Paul Murray: la crise et la littérature, deux raisons de rire

L’Irlandais Paul Murray revient sur la crise économique qui a secoué le monde en 2008. Satire tragicomique des milieux bancaire et littéraire, son roman s’interroge aussi sur les liens entre réalité et fiction.

Devant ce Mémorial de la famine, à Dublin, une héroïne de La marque et le vide lâche qu’un jour, peut-être, une sculpture rendra hommage aux Grecs fouillant les poubelles pour trouver à manger…

 

Par Eric Bulliard

Le succès de son deuxième roman, Skippy dans les étoiles (sorti en français en 2013), l’a catapulté nouveau prodige des lettres irlandaises. Paul Murray, né en 1975, combinait avec talent drame, humour et satire. Trois ingrédients qu’il reprend pour La marque et le vide, tragicomédie corrosive sur la crise économique et (un peu) sur la littérature.

Jeune Français installé à Dublin, Claude Martingale travaille comme analyste financier pour une banque d’investissement. Il mène une existence assez terne, entre fluctuations des cours et sorties avec ses collègues. Un univers où l’on jubile à l’idée qu’un génie ait trouvé le moyen d’appliquer les antinomies providentielles aux rendements obligataires.Murray-couv

Tout change le jour où un inconnu l’aborde. Romancier, Paul explique avoir choisi Claude comme personnage de son prochain livre. Parce qu’il représente le «Everyman» parfait, le Monsieur Tout-le-monde idéal pour «montrer ce que c’est qu’être un homme moderne».

Où est le réel?
Situé vers 2008, le roman se déroule au moment où «tout autour du globe, les banques tombent comme des mouches et d’illustres dynasties financières sont balayées d’une pichenette». La crise financière frappe l’Irlande de plein fouet. Loin de se lamenter, Claude et ses collègues vont chercher comment se faire de l’argent avec la crise. Dans la rue, le peuple gronde: à Dublin, des manifestants s’installent dans des camps, déguisés en zombies.

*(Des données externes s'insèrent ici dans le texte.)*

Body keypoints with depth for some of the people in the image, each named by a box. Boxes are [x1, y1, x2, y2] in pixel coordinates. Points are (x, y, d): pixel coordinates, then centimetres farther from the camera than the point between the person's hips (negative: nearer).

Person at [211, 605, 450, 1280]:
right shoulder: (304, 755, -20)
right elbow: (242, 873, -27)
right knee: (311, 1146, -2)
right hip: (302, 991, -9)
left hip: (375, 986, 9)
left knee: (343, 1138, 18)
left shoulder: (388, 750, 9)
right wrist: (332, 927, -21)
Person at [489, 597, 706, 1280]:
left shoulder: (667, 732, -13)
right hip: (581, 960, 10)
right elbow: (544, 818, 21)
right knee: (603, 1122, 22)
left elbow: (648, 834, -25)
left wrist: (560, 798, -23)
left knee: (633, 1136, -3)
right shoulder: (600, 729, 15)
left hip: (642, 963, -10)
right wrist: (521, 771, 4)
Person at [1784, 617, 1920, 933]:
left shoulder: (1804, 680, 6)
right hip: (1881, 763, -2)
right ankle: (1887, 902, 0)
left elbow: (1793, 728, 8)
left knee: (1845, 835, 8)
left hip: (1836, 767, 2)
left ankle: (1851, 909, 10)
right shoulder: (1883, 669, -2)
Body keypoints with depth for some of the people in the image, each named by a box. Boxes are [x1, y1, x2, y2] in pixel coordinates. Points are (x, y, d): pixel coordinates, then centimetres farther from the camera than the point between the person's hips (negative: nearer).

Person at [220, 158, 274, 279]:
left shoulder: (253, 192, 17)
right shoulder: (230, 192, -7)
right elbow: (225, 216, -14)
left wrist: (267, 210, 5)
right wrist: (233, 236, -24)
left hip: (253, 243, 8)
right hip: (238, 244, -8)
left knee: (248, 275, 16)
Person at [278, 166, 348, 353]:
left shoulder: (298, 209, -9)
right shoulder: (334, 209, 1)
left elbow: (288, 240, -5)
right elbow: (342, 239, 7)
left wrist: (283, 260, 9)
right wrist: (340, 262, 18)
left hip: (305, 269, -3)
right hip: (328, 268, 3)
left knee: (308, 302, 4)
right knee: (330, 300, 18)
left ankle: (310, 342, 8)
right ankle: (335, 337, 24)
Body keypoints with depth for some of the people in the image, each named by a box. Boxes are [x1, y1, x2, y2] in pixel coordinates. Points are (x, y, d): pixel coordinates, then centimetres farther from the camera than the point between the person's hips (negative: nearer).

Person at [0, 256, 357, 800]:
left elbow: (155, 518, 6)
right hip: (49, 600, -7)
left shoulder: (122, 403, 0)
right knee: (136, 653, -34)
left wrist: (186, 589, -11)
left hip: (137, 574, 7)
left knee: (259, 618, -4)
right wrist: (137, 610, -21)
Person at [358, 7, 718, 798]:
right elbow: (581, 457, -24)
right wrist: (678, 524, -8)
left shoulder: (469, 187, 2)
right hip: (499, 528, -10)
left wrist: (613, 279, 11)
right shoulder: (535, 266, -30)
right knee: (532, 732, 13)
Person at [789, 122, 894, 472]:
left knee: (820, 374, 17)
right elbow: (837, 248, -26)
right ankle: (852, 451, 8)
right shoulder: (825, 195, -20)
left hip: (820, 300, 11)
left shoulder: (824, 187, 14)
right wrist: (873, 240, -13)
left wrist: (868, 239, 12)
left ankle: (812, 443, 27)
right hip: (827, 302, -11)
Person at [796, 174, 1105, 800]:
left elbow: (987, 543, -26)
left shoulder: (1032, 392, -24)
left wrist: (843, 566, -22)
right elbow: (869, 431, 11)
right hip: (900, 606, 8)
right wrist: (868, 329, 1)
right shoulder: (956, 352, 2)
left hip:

Cet arrière-fond historique donne le sel de La marque et le vide. Paul Murray joue avec cette actualité récente, en la décalant suffisamment pour flirter avec le loufoque. Et en s’interrogeant sur l’existence même du réel, alors que «la technologie permet de changer la réalité en fiction à une échelle encore jamais expérimentée».

La banque devient alors un symbole de ce monde dématérialisé, puisqu’elle «ne produit rien de tangible et n’agit jamais qu’au sein d’un monde virtuel». Comme le martèle un supérieur de Claude: 

«Tu es trop prudent. Fourre-toi dans la tête que ce sont juste des chiffres. Ils ne sont pas réels. Tu peux en faire tout ce que tu veux.»

Critique et caricature
Dans son exploration des liens entre réalité et fiction, l’habile Paul Murray use également d’un principe éculé: le roman que nous lisons est celui dont il est question dans le récit. Il le fait avec jubilation, si bien que sa critique acerbe de l’aveuglement néolibéral se double d’un regard ironique sur la création et la littérature.

La marque et le vide n’évite pas toujours la caricature, en particulier dans ses personnages, cyniques employés de banque ou pédants du milieu littéraire. Mais le roman se révèle drôle et intelligent. Sous une apparente légèreté, il rappelle que l’effondrement financier de la décennie précédente

Paul Murray

«a coûté, aux Etats-Unis seulement, plus cher que le New Deal, le plan Marshall, les guerres de Corée et du Vietnam, la crise des caisses d’épargne et de crédit des années 1980, l’invasion de l’Irak et la totalité des fonds accordés à la NASA (alunissage compris) réunis en une somme unique et ajustés en fonction de l’inflation».